Entries taken from a collection:
····················

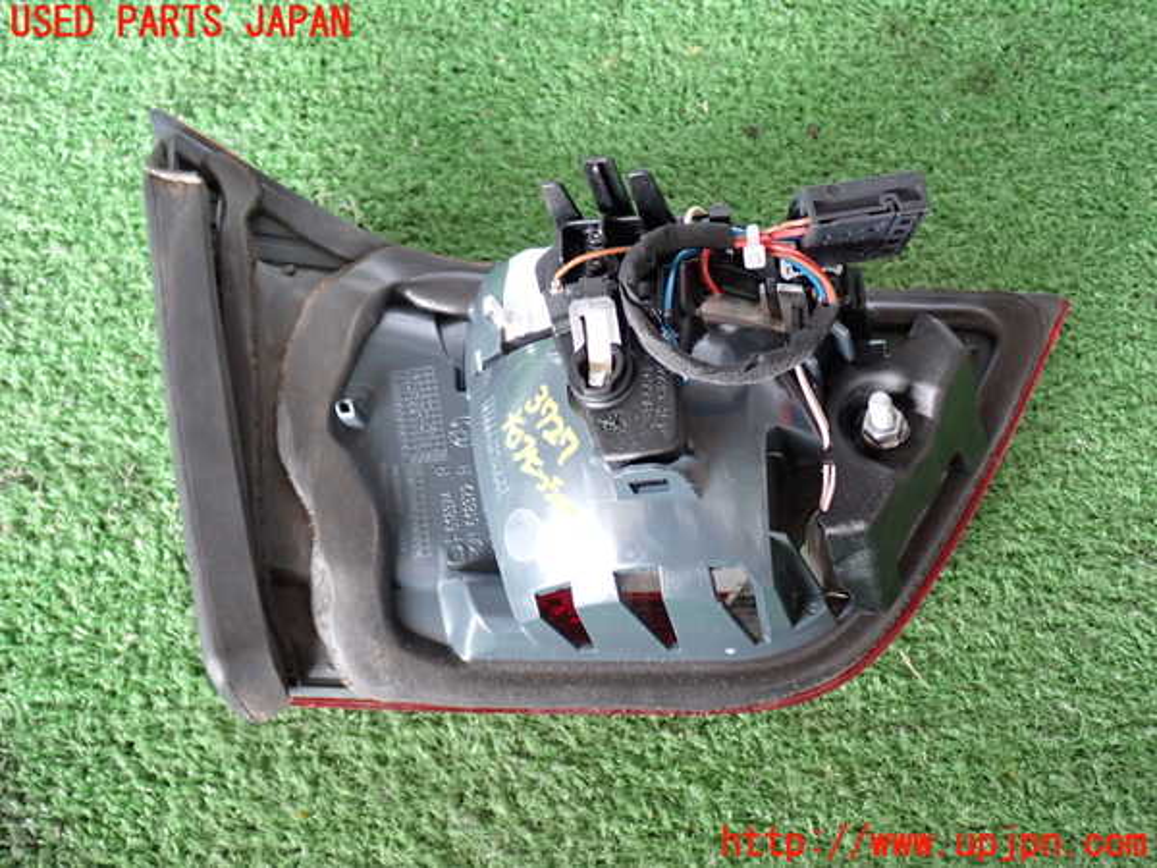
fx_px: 1370
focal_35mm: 41
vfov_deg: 35.1
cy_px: 434
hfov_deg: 45.8
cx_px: 578
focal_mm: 7.31
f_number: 2.8
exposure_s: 1/40
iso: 500
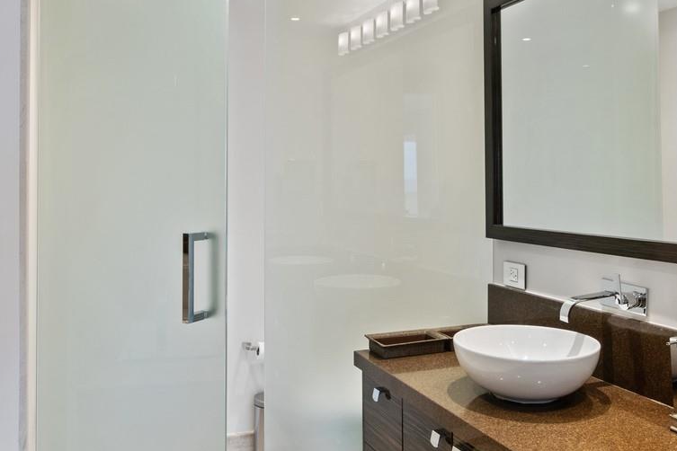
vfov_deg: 38.8
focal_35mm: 34
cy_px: 185
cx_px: 345
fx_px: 639
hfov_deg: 55.8
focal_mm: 16
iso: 400
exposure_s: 1/4
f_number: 11
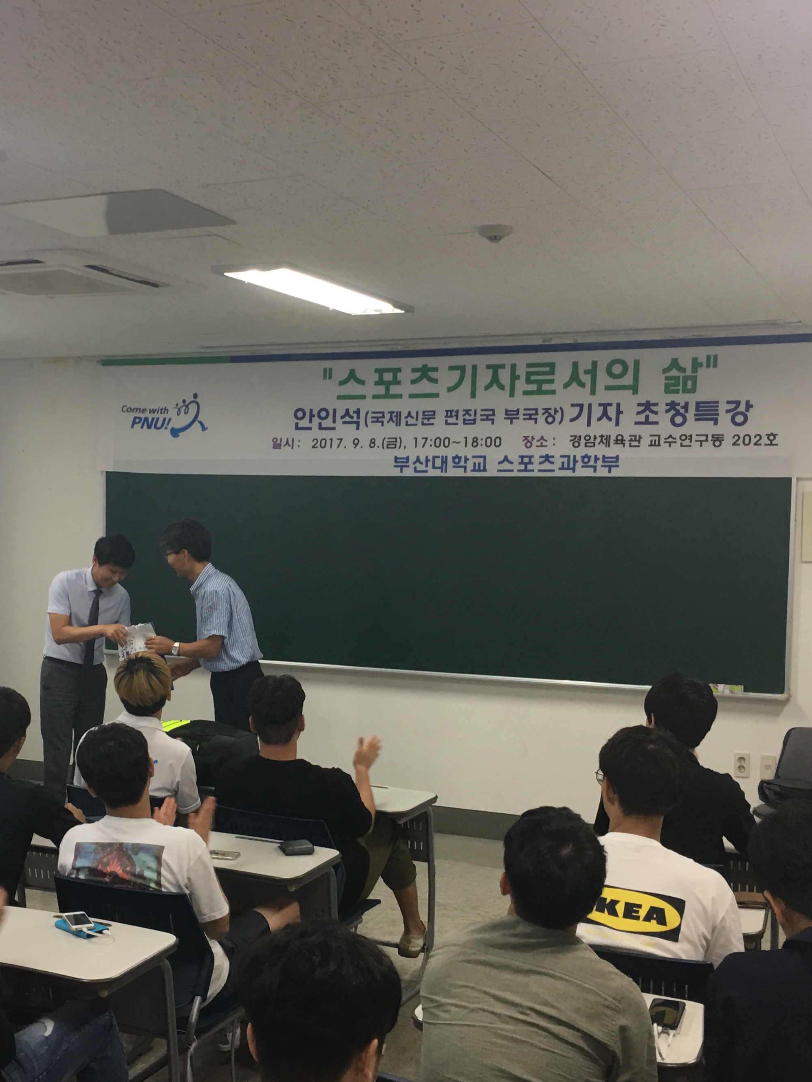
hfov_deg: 32.7
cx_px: 305
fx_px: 1376
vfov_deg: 42.9
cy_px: 606
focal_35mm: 44
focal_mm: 4.15
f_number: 2.2
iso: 25
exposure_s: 1/15
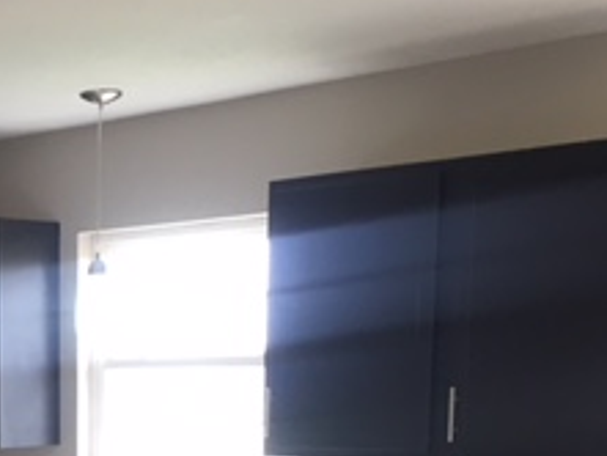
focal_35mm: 84
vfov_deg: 16.6
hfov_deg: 21.6
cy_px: 591
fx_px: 1474
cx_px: -124
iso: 32
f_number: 2.2
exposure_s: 1/30
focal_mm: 4.15
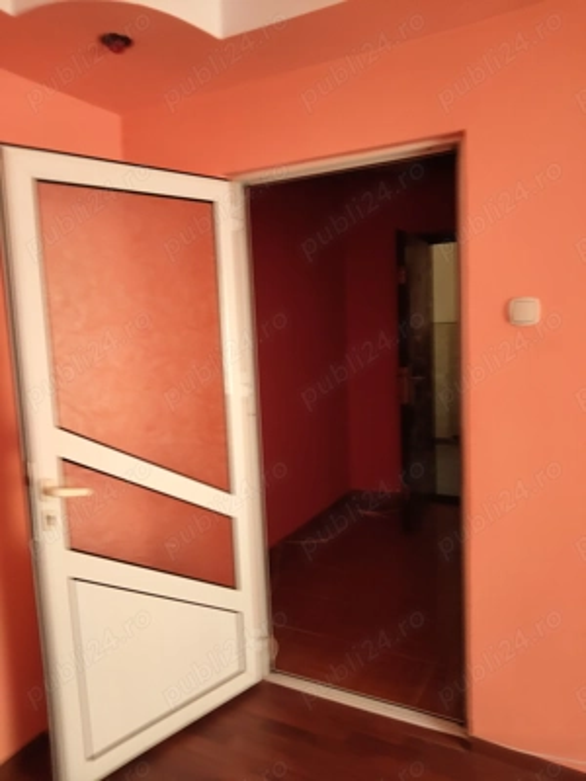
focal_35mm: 25
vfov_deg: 69.4
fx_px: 564
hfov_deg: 54.9
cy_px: 390
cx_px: 293
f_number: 1.8
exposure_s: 1/20
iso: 730
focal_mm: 4.15
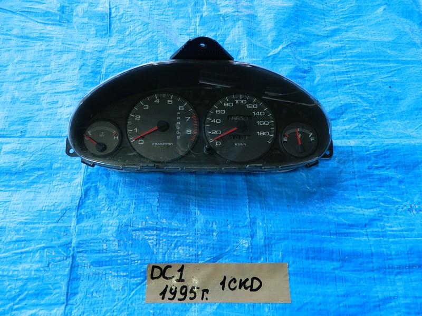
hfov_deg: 69.4
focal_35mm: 25
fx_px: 305
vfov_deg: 54.9
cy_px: 158
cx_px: 211
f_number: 3.1
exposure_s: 1/60
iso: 80
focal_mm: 4.5
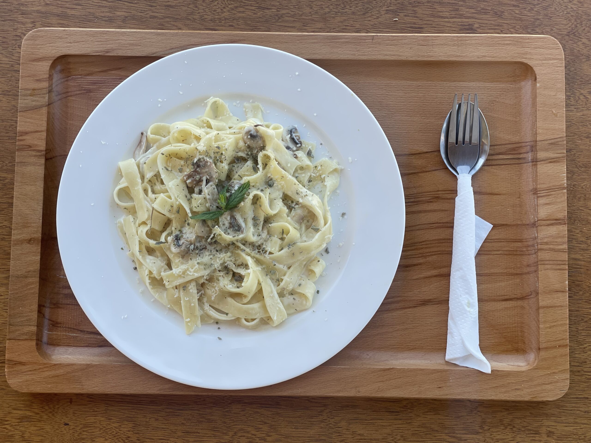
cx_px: 296
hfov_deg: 36.8
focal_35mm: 52
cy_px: 222
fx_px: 888
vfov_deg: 28.0
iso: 32
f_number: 2
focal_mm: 6
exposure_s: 1/396
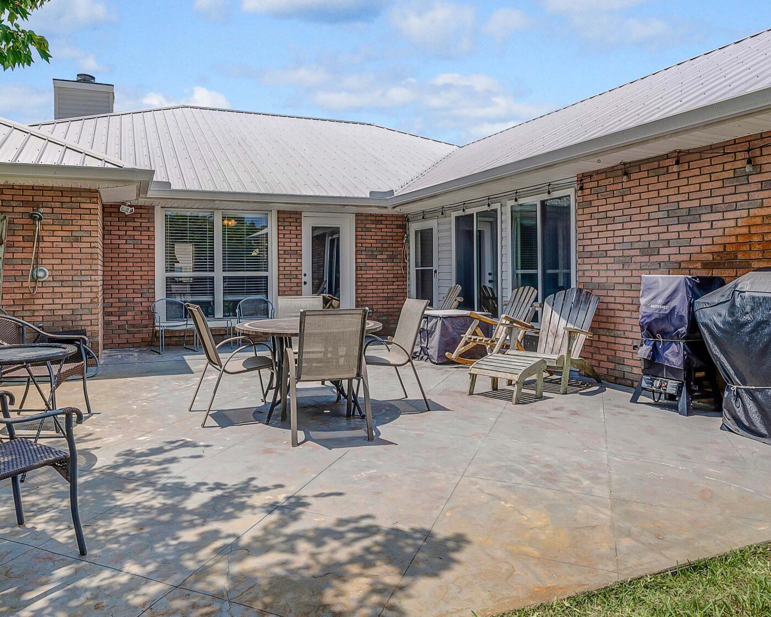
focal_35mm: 24
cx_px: 349
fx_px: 548
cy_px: 271
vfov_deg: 58.6
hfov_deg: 70.1
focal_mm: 12
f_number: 5.6
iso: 100
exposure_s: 1/1000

····················

EXERCISE DESCRIPTION:
Retype the lines above exactly as they appear, from the line containing "vfov_deg: 16.6" through the line containing "hfov_deg: 69.4", and leave out any pictures.

ANSWER BOX:
vfov_deg: 16.6
hfov_deg: 21.6
cy_px: 591
fx_px: 1474
cx_px: -124
iso: 32
f_number: 2.2
exposure_s: 1/30
focal_mm: 4.15
focal_35mm: 25
vfov_deg: 69.4
fx_px: 564
hfov_deg: 54.9
cy_px: 390
cx_px: 293
f_number: 1.8
exposure_s: 1/20
iso: 730
focal_mm: 4.15
hfov_deg: 69.4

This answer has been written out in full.